Num momento tão pleno de coisas e eventos inovadores e emocionantes, estamos mais sujeitos ao tédio do que nunca. Antes de tantas inovações, como a internet e outros artefatos virtuais, jogos eletrônicos e realidades prontas, éramos capazes de criar mundos a partir de quase nada e tínhamos uma vida mais simples, quando a imaginação e a improvisação proviam na ausência dos aparatos modernos. O tédio parecia ser mais controlado, com menos expectativa de novidades. De lá para cá, foi uma longa jornada.
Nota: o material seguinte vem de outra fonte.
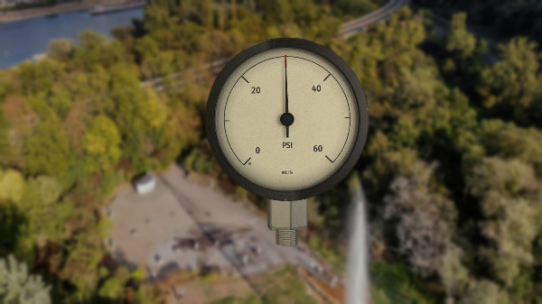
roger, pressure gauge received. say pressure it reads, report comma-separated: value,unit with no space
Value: 30,psi
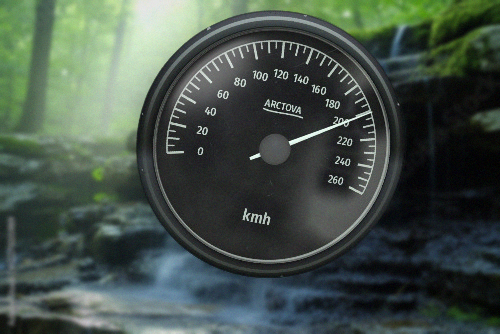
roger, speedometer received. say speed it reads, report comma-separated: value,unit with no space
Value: 200,km/h
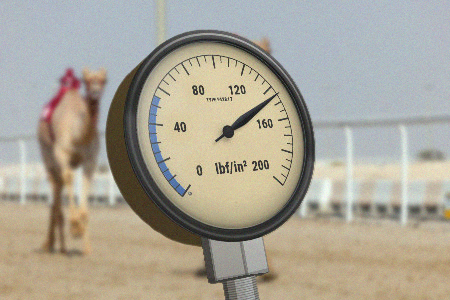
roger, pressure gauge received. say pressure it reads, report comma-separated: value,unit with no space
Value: 145,psi
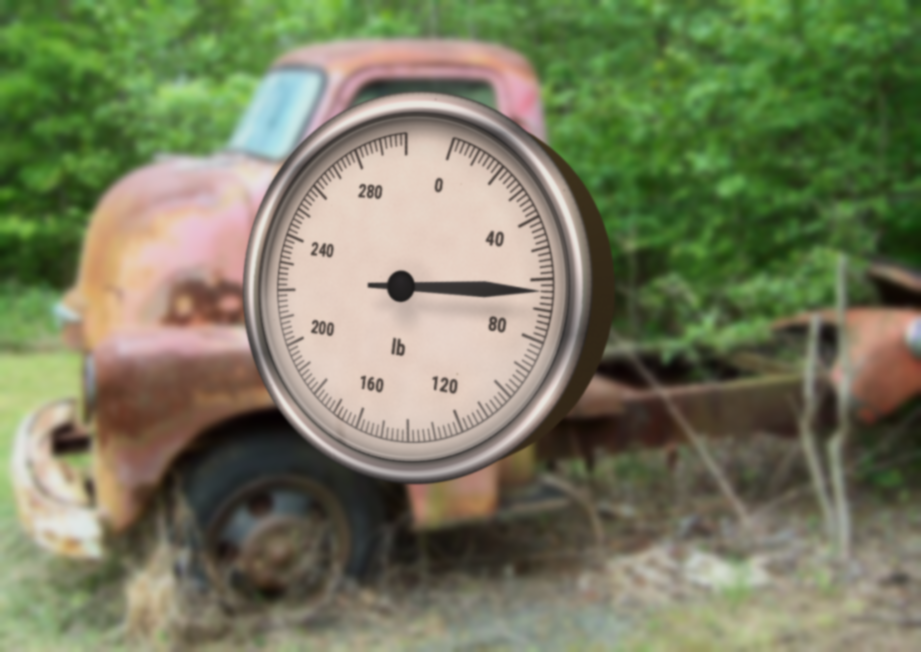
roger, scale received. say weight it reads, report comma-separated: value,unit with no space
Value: 64,lb
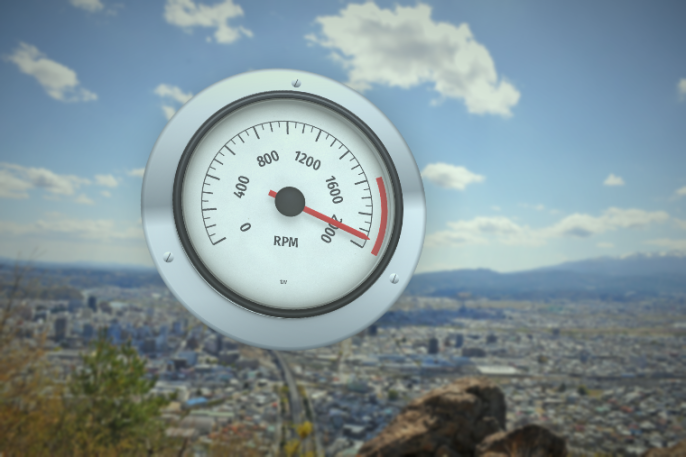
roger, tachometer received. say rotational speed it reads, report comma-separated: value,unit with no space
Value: 1950,rpm
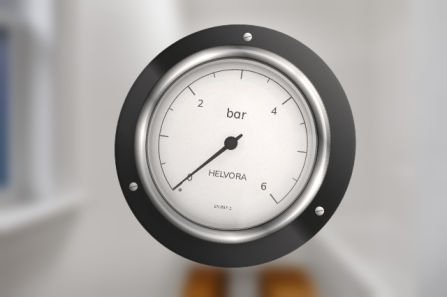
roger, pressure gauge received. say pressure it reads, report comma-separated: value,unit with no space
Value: 0,bar
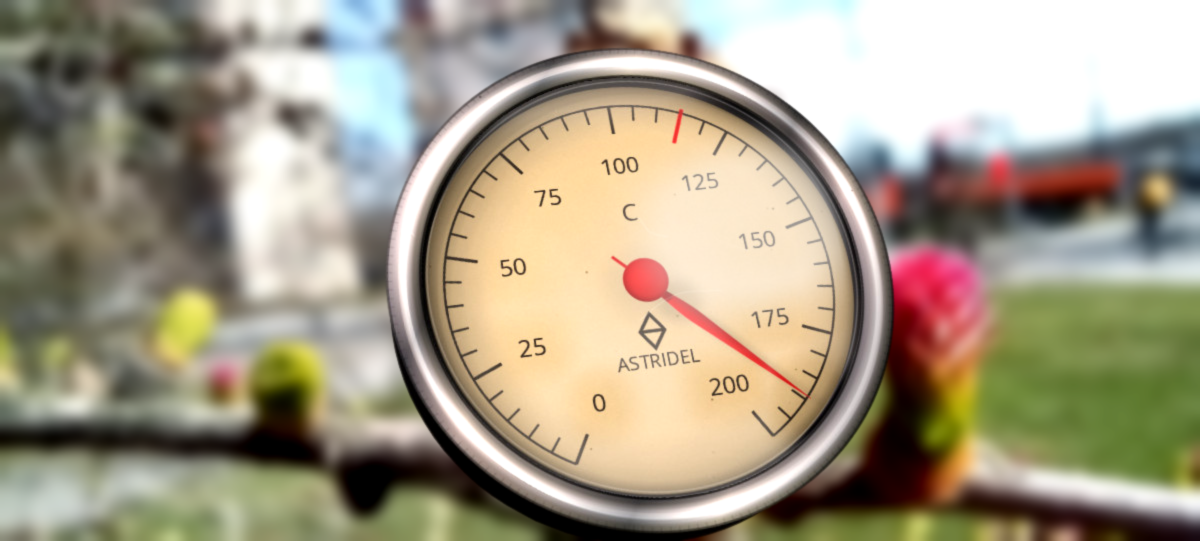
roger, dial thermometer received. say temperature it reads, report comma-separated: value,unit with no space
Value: 190,°C
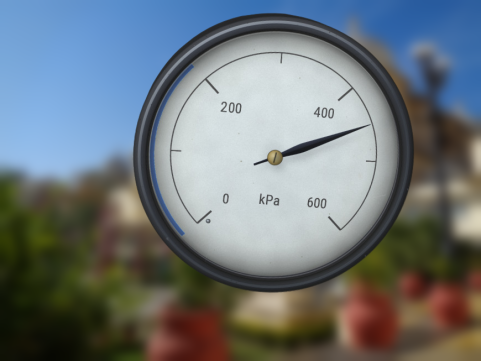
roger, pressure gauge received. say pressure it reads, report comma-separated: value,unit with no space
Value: 450,kPa
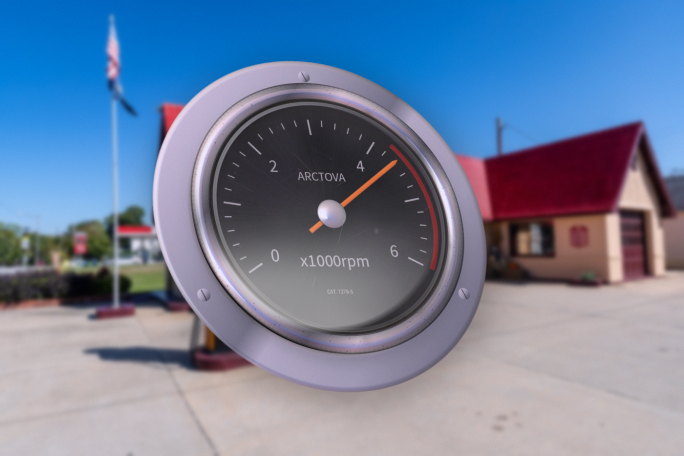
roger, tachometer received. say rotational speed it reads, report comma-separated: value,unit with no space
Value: 4400,rpm
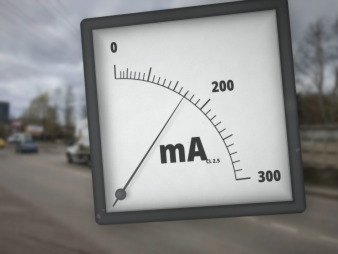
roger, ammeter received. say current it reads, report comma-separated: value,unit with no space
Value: 170,mA
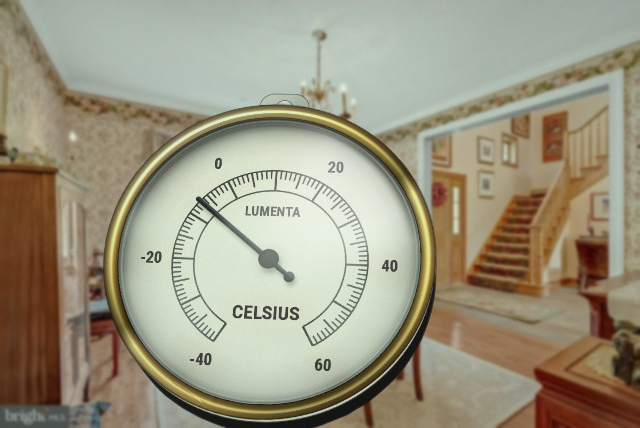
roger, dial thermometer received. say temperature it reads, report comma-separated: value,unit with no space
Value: -7,°C
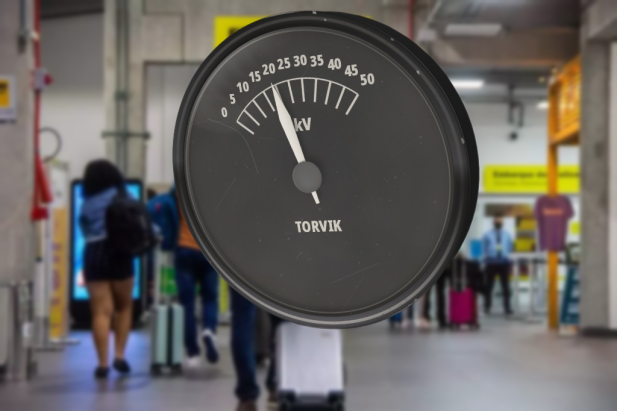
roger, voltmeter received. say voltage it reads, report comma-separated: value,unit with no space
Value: 20,kV
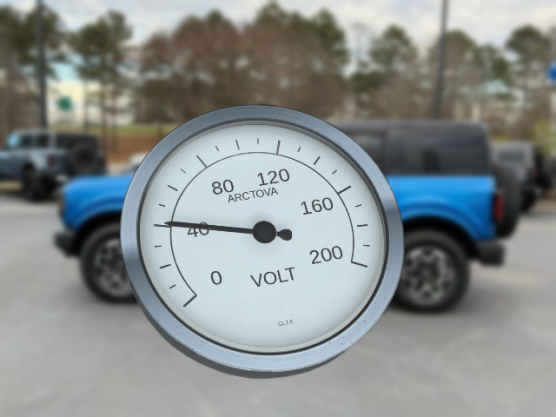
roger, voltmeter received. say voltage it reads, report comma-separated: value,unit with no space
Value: 40,V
Parece ser um truque de memória, até certo ponto, pois, é difícil lembrar o vazio. Contudo, possuir mais bens não alivia o tédio que, oposto ao contentamento, não é quantidade, mas equações, e representa, nessa lógica, a falta de relação com o que temos, pois, é um vazio do coração.
Atualmente, os produtos e subprodutos são aperfeiçoados em seu acabamento, até nos brinquedos de criança que se parecem em todos os detalhes com um carro, avião ou navio real, dispensando a necessidade de imaginação, relacionando a criança como proprietária manipulando o brinquedo em torno da ação indireta, distante e sem envolvimento. Isso não constitui uma experiência, mas, o resultado fatídico do produto de nossa civilização alicerçada no conhecimento desfavorável à experiência, produzindo o tédio, pois, a propriedade não satisfaz o coração.
A reflexão, se realmente pode alcançar a nitidez, por sua própria natureza, antecipa a experiência, o que implica na sua secundarização. Da mesma forma, temos a ênfase desigual no dogma, que impera até hoje. Daí, a abundância de teologistas e a escassez de teólogos, pois, o conjunto harmônico de leis da inteligência ativa e onipresente, transformadora e ordenadora que comandam o universo, cujos logos não operam nessa conjectura, mas, apenas nas categorias da lógica que se realiza no pensamento humano, se concretizam num viés que não afeta somente o conhecimento, mas, se faz presente, também, em todos os lugares e em todos os níveis.
É provável, que o racionalismo endêmico que falha em sustentar a imaginação espiritual da igreja, seja responsável pelo enfado que motiva o díscolo e a dissidência dos fiéis, porque a crença lhes é apresentada como um produto aperfeiçoado, os incentivando somente ao chamado de declarar que a fé é patrimônio deles.
Mas, a religião é o que fazemos com a nossa solidão, quando entendemos que o Espírito está sempre se movendo na Igreja, em nosso corpo, e a fé, nosso relacionamento com Adonai, é o que realmente importa.
Não é tarefa fácil evitar o tédio! Todavia, podemos manipulá-lo, dando uma expressão à nossa vida usando esse vazio para recebermos uma purificação e uma abertura de espaço para algo novo nascer, pois, no equilíbrio tudo é reunido, sem a necessidade de sempre rearranjarmos o que já temos.